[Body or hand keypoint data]
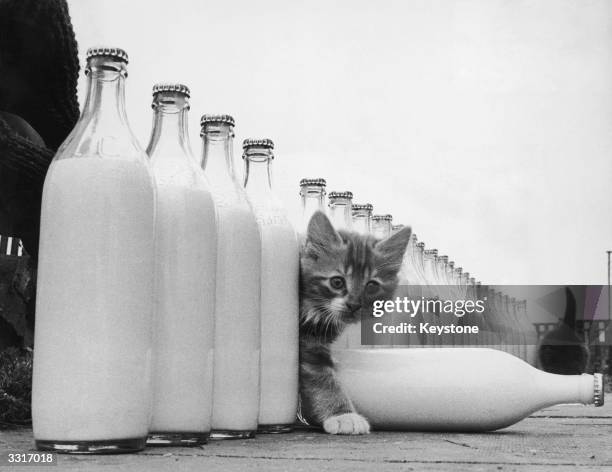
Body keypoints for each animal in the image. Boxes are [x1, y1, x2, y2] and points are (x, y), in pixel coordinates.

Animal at [298, 211, 412, 436]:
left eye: (371, 285)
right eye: (337, 282)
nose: (353, 305)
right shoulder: (307, 343)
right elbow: (323, 379)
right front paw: (343, 416)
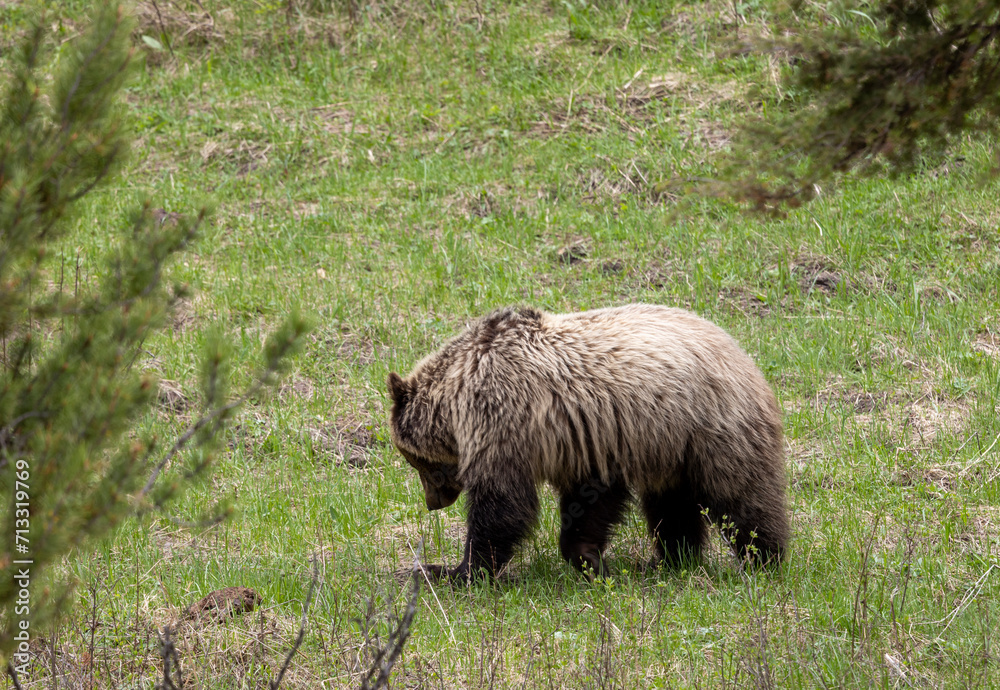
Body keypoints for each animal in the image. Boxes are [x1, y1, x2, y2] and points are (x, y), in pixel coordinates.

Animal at [390, 304, 788, 576]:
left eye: (415, 460)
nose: (432, 502)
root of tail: (743, 355)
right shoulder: (588, 440)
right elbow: (591, 501)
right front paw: (589, 559)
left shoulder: (504, 420)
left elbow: (503, 503)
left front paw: (458, 570)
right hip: (669, 446)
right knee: (672, 505)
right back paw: (673, 559)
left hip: (713, 429)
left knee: (741, 497)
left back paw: (764, 557)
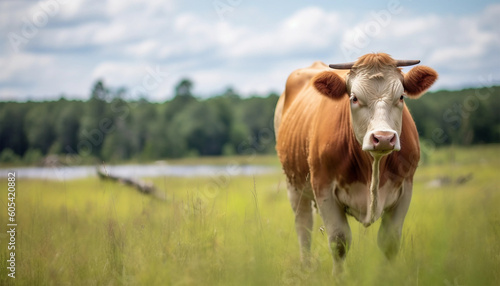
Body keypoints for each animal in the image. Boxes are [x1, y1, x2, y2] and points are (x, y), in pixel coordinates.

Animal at [274, 52, 438, 274]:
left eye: (401, 97)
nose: (383, 138)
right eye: (354, 98)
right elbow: (339, 242)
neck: (373, 167)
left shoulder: (406, 188)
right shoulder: (324, 188)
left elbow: (389, 242)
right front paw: (339, 277)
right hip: (294, 186)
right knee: (303, 227)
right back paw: (306, 268)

PROBLEM: Using the data above, which lines fall from the one with "left front paw: (458, 570)" through the one with "right front paw: (339, 277)"? Repeat them exactly, ends included, minus any pictures.

FINISHED EXERCISE:
left front paw: (458, 570)
right hip: (669, 446)
right knee: (672, 505)
right back paw: (673, 559)
left hip: (713, 429)
left knee: (741, 497)
left back paw: (764, 557)
Body keypoints for each animal in the image. Boxes are [x1, y1, x2, y2] and points are (x, y), in pixel coordinates.

Animal at [274, 52, 438, 274]:
left eye: (401, 97)
nose: (383, 138)
right eye: (354, 98)
right elbow: (339, 242)
neck: (373, 167)
left shoulder: (406, 188)
right shoulder: (324, 188)
left elbow: (389, 242)
right front paw: (339, 277)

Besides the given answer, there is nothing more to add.